(1.) The question in this case is whether the complainant at the time he is said to have been wrongfully confined by the petitioners was protected from arrest by reason of Section 135, Sub-section 2, Civil P.C. It appears that the first petitioner had a civil Court decree outstanding against the complainant. On his application the Munsiff issued a warrant for the complainant's arrest and made over the warrant for execution to petitioner 2 who is a Court peon. It is a common ground that the petitioner was arrested on his way from the Munsif's Court at Tejpur to the Tejpur Local Board Office at 4 p.m. on 27 June 1931. It appears that on that day two civil suits to which the complainant was a party were on the list for hearing in the Munsiff's Court at Tejpur. The complainant had accordingly gone to the Court in connexion with the suits and had a consultation with his pleader. The 27 June was a Saturday and the latest hour at which it is suggested the Court was actually sitting was 3 p.m. It has been found as a fact that the complainant when he was arrested explained to the petitioners that he was going to the Court in connexion with two suits and that he could not be arrested on a civil Court process. Therefore no question can arise of the petitioners having no notice of the business which had taken the complainant to Court on that date.

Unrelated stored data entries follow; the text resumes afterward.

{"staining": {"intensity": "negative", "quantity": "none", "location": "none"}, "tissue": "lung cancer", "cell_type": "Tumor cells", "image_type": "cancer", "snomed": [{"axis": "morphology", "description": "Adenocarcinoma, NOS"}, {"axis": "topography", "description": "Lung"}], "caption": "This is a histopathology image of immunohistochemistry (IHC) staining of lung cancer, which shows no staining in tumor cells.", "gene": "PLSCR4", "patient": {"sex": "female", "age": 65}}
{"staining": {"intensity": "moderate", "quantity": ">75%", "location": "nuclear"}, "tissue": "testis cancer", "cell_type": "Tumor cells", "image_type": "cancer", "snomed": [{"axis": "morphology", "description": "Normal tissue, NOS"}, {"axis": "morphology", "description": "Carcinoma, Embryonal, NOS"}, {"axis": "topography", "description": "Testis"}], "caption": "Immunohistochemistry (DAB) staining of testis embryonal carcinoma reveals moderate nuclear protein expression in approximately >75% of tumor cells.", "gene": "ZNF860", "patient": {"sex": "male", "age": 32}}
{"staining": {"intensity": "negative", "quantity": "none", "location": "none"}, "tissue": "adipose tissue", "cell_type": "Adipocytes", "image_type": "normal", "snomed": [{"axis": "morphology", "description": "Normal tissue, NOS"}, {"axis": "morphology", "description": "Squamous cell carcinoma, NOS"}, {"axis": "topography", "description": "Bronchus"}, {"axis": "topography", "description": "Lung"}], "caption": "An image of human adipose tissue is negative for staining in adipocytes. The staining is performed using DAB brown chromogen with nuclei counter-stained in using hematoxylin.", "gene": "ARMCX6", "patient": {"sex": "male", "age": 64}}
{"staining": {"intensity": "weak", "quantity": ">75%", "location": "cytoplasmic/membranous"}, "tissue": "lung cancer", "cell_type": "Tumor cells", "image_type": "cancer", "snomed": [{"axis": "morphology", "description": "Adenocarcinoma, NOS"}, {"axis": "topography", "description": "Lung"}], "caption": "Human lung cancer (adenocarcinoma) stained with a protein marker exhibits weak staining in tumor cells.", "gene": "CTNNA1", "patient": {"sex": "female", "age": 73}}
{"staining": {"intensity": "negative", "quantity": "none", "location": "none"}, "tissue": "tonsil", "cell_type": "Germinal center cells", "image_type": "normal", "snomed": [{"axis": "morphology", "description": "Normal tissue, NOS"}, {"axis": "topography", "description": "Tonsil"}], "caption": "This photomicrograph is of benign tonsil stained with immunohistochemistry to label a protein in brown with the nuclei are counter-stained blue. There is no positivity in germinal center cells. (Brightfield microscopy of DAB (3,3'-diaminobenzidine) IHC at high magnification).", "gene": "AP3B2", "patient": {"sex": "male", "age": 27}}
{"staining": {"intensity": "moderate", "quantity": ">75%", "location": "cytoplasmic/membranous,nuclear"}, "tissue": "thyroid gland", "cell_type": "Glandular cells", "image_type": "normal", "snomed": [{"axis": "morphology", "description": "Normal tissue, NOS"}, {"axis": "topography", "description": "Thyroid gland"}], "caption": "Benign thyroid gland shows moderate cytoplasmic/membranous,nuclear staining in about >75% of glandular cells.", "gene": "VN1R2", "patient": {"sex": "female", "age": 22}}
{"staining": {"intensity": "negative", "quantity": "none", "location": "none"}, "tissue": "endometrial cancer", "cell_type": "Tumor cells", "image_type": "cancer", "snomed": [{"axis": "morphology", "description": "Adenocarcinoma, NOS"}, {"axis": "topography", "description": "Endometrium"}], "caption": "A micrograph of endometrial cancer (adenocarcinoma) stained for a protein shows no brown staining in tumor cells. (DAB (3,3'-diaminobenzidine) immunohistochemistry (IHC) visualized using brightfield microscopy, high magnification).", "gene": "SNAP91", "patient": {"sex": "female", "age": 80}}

(2.) Although I consider that a reasonably wide construction must be given to Section 135, Sub-section 2, Civil P.C., and that it is not the intention of the legislature that a person holding a warrant of arrest on a civil Court process should be able to pounce upon a person against whom the warrant has been issued the moment the Court, that the person has been attending, rises for the day. I do not think, however, that it clearly appears that the complainant in this case is covered by the subsection. He certainly was not going to the tribunal when he was arrested; nor can it be that he was at the time attending such a tribunal for the purpose of a matter pending before it. To my mind when he was on his way from the tribunal to the Local Board Office at least an hour after the Munsif had concluded the business of the day he could not be said attending the tribunal at all. No explanation is furnished how he occupied himself in the interval and simply from the facts that the Local Board Office is in the same compound as the Munsif's Court and he was on his way from the Munsif's Court an hour after the Munsif had risen I cannot draw the conclusion that he could at the time he described as attending the Court.
(3.) It is not said that he was returning from the tribunal and there is no evidence that the Local Board Office is on the way from the Court to his residence. As I have said I should be sorry to read Section 135 in a narrow fashion and to hold that the slightest deviation for the purpose of business or refreshment robs a party to a litigation of the protection which Sub- section 2 gives him. The facts here seem to me to be too meagre to admit of my holding that there is evidence on which it can be safely said that the complainant when he was arrested was attending the Munsif's Court for the purpose of a litigation to which he was a party.